Los animales, que al parecer se dan cuenta de que la descendencia perpetúa la especie, siguen en esto una ley fija que el hombre es el único en no reconocer. El hombre, el rey de la Naturaleza, no tiene más que una idea: la de gozar continuamente. Para el hombre, la obra maestra de la ciencia es el amor, y en nombre del amor, es decir, de esa infamia, mata a la mitad del género humano, y a la mujer, que debía ayudarle a guiar a la humanidad hacia la justicia y hacia la dicha, la convierte, en nombre de su goce voluptuoso, en la causa de la destrucción del género humano. Y el obstáculo que en todas partes encuentra en su camino la humanidad es la mujer. ¿Por qué? Pues siempre por la misma razón.

XIV

—Sí, el hombre es peor que la bestia, si no vive más que como hombre. Este fue mi caso.

Lo más fuerte del caso es que yo creía llevar una vida ejemplar, porque no me dejaba arrastrar por los encantos de las otras mujeres. Me creía un sujeto moral, y las escenas violentas que se sucedían entre mi mujer y yo las atribuía exclusivamente a su carácter. Como es natural, me equivocaba, pues era como todas, como la mayoría de ellas. Su educación había sido la que imponen las exigencias de nuestra clase, parecida a la que reciben todas las jóvenes de familias ricas y tal cual debe darse a todas.

¡Cuántas quejas se oyen acerca de la educación de la mujer, y cuántos quisieran cambiarla! Pero todo esto no son más que añagazas, porque la educación de la mujer debe basarse en la idea verdadera del hombre acerca del destino de la mujer. En nuestra clase, y a pesar de las ideas que hay en su favor, es que el destino de la mujer es servir para placer del hombre, y su educación es ni más ni menos que el reflejo de estas ideas. Desde su juventud no le enseñan más que a aumentar el poder de sus encantos, y por su parte, ella no tiene más preocupación. De la misma manera que la educación de las esclavas se dirigía únicamente hacia un solo objeto, el de satisfacer los caprichos de su amo, nuestras mujeres no reciben educación más que teniendo en cuenta un solo objetivo: el de atraer a los hombres. En cualquiera de los dos casos no podía, no puede suceder otra cosa.

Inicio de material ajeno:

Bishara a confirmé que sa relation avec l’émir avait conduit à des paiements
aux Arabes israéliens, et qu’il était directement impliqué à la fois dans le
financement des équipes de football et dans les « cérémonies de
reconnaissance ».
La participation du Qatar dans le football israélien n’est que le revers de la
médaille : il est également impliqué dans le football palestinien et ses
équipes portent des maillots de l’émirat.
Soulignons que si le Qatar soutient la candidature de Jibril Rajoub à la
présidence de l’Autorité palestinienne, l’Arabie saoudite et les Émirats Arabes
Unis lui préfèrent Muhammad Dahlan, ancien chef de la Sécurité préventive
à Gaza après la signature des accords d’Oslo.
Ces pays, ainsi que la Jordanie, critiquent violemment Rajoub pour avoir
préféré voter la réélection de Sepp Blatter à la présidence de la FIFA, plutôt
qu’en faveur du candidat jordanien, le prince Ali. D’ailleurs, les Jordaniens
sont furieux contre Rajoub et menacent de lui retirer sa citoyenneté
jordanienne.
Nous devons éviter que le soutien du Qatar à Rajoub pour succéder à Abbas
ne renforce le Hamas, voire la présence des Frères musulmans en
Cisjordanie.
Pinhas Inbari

Tal vez se imagine que esto sólo es cierto cuando se trata de esas chicas mal educadas a las que llamamos con desdén jovenzuelas, y que hay una educación más seria, la que se da en ciertos colegios, en los liceos donde se enseña latín, en las aulas de Medicina y en las academias. ¡Grave error! Toda la educación de la mujer, sea cual fuere, no tiene más que un objetivo: atraer al hombre. Unas lo consiguen por medio de la música, otras con sus cabellos rizados, algunas con su ciencia o su buen sentido; pero el objetivo es el mismo, y no puede ser de otra manera porque no tienen más que ese.

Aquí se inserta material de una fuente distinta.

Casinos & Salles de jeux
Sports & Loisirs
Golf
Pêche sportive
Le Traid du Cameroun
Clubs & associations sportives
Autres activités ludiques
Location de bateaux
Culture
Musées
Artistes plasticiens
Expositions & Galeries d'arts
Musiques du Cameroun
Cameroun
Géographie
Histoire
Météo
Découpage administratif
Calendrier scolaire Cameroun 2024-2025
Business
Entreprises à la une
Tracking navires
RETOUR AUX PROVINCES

¿Imagina a las mujeres adquiriendo en la Academia la ciencia aparte de los hombres, es decir, a las mujeres haciéndose sabias sin que los hombres lo sepan? Imposible. No hay educación, no hay instrucción que pueda cambiar nada, mientras el ideal de la mujer sea el matrimonio, no la virginidad y la liberación de los sentidos. La mujer será, de otro modo, siempre una esclava. No hay más que ver las condiciones en que se educan las jóvenes de nuestra clase, y no quiero generalizar para no quedarme yo menos sorprendido ante el desorden de las mujeres de la clase elevada que ante la moderación misma de ese orden.